Aslında Jane bu hayatımda beni mutlu eden tek şey diyebilirim. Çok ilginç bir diğer nokta da mutlu olacağımı düşündüğüm hayatı bir gün yaşarsam o hayatta da Jane büyük ihtimalle olmayacak. Garip bir durum. Aslında benim sorunum mutlak mutluluğu aramammış gibi geliyor. Sıkıntıların ortasında mutluluk nefesleri beni mutlu etmiyor. Çorbadaki sinek misali.

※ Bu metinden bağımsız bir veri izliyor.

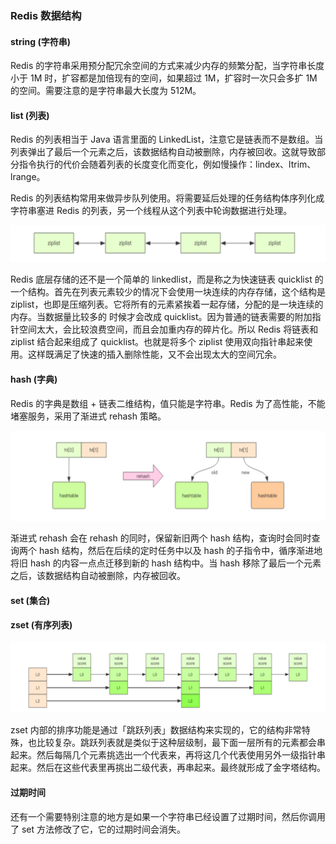 ### Redis 数据结构

#### string (字符串)

Redis 的字符串采用预分配冗余空间的方式来减少内存的频繁分配，当字符串长度小于 1M 时，扩容都是加倍现有的空间，如果超过 1M，扩容时一次只会多扩 1M 的空间。需要注意的是字符串最大长度为 512M。 



#### list (列表)

Redis 的列表相当于 Java 语言里面的 LinkedList，注意它是链表而不是数组。当列表弹出了最后一个元素之后，该数据结构自动被删除，内存被回收。这就导致部分指令执行的代价会随着列表的长度变化而变化，例如慢操作：lindex、ltrim、lrange。

Redis 的列表结构常用来做异步队列使用。将需要延后处理的任务结构体序列化成字符串塞进 Redis 的列表，另一个线程从这个列表中轮询数据进行处理。 

![image-20200904155326252](../images/20200904155326252.png)

Redis 底层存储的还不是一个简单的 linkedlist，而是称之为快速链表 quicklist 的一个结构。首先在列表元素较少的情况下会使用一块连续的内存存储，这个结构是 ziplist，也即是压缩列表。它将所有的元素紧挨着一起存储，分配的是一块连续的内存。当数据量比较多的
时候才会改成 quicklist。因为普通的链表需要的附加指针空间太大，会比较浪费空间，而且会加重内存的碎片化。所以 Redis 将链表和 ziplist 结合起来组成了 quicklist。也就是将多个 ziplist 使用双向指针串起来使用。这样既满足了快速的插入删除性能，又不会出现太大的空间冗余。 



#### hash (字典) 

Redis 的字典是数组 + 链表二维结构，值只能是字符串。Redis 为了高性能，不能堵塞服务，采用了渐进式 rehash 策略。

![image-20200904155252114](../images/20200904155252114.png)

渐进式 rehash 会在 rehash 的同时，保留新旧两个 hash 结构，查询时会同时查询两个 hash 结构，然后在后续的定时任务中以及 hash 的子指令中，循序渐进地将旧 hash 的内容一点点迁移到新的 hash 结构中。当 hash 移除了最后一个元素之后，该数据结构自动被删除，内存被回收。



#### set (集合)



#### zset (有序列表)

![image-20200904155206499](../images/20200904155206499.png)

zset 内部的排序功能是通过「跳跃列表」数据结构来实现的，它的结构非常特殊，也比较复杂。跳跃列表就是类似于这种层级制，最下面一层所有的元素都会串起来。然后每隔几个元素挑选出一个代表来，再将这几个代表使用另外一级指针串起来。然后在这些代表里再挑出二级代表，再串起来。最终就形成了金字塔结构。 



#### 过期时间

还有一个需要特别注意的地方是如果一个字符串已经设置了过期时间，然后你调用了 set 方法修改了它，它的过期时间会消失。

Küçük de olsa birşey beni rahatsız ediyorsa bitmiştir..
Nedense hep aynı konular etrafında dönüyormuşum gibi geldi bir an bunların da önemi yok aslında...

2 yorum:

çikolatalıkedi dedi ki...

Alakasız bir yerden tesadüfen geldiğim bu blogda karşıma çıkan ilk yazının duygularımı tamamen anlatacağı kimin aklına gelirdi...

Vatansız Kral dedi ki...

hayat işte..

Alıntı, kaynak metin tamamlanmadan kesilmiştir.